For your situation you should use share-mode locks. This is exactly what they were made for.

Oplocks won't to what you want - an oplock is not a lock, and doesn't prevent anyone doing anything. It's a notification mechanism to let the client machine know if anyone accesses the file. This is communicated to the machine by "breaking" your oplock, but this is not something that makes its way to the application layer (i.e. to your code) - it just generates a message to the client operating system to tell it to invalidate it's cached copy and fetch again from the server.

See MSDN here:

http://msdn.microsoft.com/en-us/library/windows/desktop/aa365433(v=vs.85).aspx

The explanation of what happens when another process opens a file on which you hold an oplock is here:

http://msdn.microsoft.com/en-us/library/windows/desktop/aa363786(v=vs.85).aspx

However the important point is that oplocks do not prevent other processes opening the file, they just allow coordination between the client computers.
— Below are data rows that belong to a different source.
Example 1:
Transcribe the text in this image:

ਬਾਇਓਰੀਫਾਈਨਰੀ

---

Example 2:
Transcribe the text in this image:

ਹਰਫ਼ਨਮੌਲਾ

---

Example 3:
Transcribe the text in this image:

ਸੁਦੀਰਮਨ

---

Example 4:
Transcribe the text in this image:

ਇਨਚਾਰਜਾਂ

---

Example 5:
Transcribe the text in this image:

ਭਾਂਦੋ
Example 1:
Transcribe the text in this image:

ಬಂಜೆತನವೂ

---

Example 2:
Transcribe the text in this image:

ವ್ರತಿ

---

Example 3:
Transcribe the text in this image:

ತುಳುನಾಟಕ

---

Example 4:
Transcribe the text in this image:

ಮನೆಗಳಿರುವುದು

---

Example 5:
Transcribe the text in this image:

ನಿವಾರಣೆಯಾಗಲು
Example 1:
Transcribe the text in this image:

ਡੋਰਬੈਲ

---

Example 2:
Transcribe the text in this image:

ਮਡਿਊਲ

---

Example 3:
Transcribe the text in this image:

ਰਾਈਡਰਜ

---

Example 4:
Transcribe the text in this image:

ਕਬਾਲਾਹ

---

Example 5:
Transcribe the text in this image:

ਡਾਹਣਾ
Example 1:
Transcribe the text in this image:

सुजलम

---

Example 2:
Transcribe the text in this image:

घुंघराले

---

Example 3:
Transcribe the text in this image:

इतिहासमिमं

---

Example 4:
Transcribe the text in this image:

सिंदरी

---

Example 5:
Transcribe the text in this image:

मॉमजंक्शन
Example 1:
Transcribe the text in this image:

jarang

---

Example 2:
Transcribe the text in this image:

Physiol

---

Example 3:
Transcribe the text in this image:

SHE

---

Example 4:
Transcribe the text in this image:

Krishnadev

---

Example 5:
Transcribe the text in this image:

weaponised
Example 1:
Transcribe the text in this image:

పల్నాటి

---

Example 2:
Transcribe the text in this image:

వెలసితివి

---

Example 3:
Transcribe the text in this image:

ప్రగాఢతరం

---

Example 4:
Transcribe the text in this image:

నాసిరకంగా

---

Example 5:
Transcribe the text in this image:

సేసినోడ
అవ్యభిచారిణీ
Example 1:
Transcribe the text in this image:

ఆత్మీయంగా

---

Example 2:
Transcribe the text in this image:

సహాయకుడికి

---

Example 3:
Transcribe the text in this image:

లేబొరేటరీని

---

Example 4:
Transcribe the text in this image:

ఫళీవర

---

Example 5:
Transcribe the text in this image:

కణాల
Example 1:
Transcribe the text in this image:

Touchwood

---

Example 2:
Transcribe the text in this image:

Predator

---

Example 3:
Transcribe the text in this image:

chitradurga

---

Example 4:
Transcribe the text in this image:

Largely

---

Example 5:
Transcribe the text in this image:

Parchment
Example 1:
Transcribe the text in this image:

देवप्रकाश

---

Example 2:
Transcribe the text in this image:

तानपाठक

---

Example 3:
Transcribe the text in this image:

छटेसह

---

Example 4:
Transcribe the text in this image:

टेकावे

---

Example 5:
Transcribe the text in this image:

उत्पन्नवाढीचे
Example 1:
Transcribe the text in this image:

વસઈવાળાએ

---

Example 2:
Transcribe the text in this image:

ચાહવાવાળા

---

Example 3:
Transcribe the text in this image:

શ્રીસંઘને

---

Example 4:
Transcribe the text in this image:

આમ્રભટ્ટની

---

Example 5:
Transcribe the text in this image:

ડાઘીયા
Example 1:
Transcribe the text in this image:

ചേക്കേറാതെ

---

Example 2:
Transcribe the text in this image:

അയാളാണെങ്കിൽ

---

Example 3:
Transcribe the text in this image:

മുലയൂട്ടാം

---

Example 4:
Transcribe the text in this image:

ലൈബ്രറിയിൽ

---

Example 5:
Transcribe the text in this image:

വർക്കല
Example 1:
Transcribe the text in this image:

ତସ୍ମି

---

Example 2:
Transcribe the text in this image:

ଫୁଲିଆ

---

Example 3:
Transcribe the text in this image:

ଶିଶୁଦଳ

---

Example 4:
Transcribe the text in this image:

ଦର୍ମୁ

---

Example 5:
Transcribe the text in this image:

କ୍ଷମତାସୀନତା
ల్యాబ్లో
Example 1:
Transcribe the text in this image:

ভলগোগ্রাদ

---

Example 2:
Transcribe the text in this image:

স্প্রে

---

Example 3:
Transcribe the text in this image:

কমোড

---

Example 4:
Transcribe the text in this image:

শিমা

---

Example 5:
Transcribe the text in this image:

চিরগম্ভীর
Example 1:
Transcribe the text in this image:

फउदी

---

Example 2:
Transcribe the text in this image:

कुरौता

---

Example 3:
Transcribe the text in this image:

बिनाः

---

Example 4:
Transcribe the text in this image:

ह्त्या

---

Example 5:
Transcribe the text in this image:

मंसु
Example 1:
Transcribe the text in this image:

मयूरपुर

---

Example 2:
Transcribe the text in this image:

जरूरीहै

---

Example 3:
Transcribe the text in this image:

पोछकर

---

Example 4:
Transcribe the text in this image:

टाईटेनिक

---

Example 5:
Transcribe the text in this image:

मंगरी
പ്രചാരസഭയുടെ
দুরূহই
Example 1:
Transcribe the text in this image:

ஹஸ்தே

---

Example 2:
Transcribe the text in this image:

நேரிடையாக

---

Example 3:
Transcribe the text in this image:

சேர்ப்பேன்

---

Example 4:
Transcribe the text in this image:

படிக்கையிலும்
Therefore, oplocks do not lock the file at the application level - they are a feature of the network protocol used by the network file system stack to implement caching. They are not really for applications to use.
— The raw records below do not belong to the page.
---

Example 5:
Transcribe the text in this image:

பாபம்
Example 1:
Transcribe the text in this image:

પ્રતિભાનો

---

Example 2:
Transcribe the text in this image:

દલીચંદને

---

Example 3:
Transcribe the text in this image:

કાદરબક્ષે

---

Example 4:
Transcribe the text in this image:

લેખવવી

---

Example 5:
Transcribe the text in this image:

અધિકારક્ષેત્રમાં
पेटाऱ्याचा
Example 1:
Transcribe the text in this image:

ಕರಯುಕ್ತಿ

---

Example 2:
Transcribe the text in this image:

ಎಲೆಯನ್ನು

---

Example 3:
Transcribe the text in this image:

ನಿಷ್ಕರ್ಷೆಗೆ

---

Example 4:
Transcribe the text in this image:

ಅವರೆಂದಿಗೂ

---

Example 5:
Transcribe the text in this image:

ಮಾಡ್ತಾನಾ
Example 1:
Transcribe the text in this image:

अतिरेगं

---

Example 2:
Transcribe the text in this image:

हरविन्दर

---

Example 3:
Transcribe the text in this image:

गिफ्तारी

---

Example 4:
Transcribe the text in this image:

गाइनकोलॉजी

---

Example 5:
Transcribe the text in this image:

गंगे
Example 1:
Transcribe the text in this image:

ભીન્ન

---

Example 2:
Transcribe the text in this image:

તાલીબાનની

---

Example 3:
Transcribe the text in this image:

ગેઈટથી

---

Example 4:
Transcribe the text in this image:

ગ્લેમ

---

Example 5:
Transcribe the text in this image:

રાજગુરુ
Since you are programming on windows the appropriate solution seems to be Share-mode locks, i.e. opening the file with SHARE_DENY_READ|SHARE_DENY_WRITE|SHARE_DENY_DELETE.
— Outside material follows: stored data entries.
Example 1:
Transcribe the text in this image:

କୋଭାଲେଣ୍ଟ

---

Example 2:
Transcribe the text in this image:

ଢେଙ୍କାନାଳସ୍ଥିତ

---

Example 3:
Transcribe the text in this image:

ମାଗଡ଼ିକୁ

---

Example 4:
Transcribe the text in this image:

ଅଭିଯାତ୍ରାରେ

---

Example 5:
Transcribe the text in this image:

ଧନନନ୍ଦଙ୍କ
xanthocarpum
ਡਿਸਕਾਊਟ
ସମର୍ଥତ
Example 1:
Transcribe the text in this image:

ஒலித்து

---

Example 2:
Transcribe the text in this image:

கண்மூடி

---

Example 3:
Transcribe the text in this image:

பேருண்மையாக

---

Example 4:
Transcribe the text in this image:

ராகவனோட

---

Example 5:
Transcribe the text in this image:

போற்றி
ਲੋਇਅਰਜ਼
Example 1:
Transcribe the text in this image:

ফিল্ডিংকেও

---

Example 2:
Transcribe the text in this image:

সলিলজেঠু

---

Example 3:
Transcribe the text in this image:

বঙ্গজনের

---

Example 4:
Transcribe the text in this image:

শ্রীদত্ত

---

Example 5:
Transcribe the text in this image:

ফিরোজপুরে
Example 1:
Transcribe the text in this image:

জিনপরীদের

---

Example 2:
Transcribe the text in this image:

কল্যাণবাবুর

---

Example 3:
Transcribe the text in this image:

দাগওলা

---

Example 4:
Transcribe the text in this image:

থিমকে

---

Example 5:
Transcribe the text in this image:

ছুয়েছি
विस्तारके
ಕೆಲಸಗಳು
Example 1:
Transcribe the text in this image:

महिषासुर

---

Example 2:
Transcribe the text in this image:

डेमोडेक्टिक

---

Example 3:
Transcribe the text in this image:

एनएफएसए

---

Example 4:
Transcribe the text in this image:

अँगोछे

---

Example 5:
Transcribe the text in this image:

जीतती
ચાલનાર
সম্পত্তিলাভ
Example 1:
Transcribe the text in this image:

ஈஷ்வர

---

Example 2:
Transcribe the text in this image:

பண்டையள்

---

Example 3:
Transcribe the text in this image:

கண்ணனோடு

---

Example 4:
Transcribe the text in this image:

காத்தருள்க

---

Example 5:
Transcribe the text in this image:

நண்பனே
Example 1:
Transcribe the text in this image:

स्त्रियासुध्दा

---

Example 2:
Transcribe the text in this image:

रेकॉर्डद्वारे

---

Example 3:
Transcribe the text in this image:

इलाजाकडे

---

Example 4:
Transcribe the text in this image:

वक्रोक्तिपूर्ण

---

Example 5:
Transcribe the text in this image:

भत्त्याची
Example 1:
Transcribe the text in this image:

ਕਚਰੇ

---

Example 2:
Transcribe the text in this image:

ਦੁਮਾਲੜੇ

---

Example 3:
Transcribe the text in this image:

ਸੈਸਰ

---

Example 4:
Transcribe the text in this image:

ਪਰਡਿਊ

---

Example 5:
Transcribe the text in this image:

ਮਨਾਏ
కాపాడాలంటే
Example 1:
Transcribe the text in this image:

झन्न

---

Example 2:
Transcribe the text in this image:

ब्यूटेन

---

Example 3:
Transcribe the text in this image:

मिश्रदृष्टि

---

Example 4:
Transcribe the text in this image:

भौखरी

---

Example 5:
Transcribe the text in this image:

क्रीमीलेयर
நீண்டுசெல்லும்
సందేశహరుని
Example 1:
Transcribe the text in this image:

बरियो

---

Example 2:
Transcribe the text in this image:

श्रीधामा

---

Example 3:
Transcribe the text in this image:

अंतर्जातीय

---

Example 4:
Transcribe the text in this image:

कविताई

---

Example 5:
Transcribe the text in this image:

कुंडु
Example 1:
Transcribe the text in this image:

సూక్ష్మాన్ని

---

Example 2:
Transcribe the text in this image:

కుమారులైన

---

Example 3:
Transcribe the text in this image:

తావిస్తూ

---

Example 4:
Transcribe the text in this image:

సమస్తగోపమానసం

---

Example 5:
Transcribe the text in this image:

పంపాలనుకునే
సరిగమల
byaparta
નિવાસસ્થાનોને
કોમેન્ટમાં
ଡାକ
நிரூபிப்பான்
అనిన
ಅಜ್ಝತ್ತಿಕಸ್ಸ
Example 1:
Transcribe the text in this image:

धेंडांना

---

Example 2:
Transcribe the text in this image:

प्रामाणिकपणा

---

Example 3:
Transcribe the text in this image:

If share-mode locks are not supported on the CIFS server, you might consider flock() type locks. (Named after a traditional Unix technique).

If you are processing xyz.xml create a file called xyz.xml.lock (with the CREATE_NEW mode so you don't clobber an existing one). Once you are done, delete it. If you fail to create the file because it already exists, that means that another process is working on it. It might be useful to write information to the lockfile which is useful in debugging, such as the servername and PID. You will also have to have some way of cleaning up abandoned lock files since that won't occur automatically.

Database locks might be appropriate if the CIFS is for example a replicated system so that the flock() lock will not occur atomically across the system. Otherwise I would stick with the filesystem as then there is only one thing to go wrong.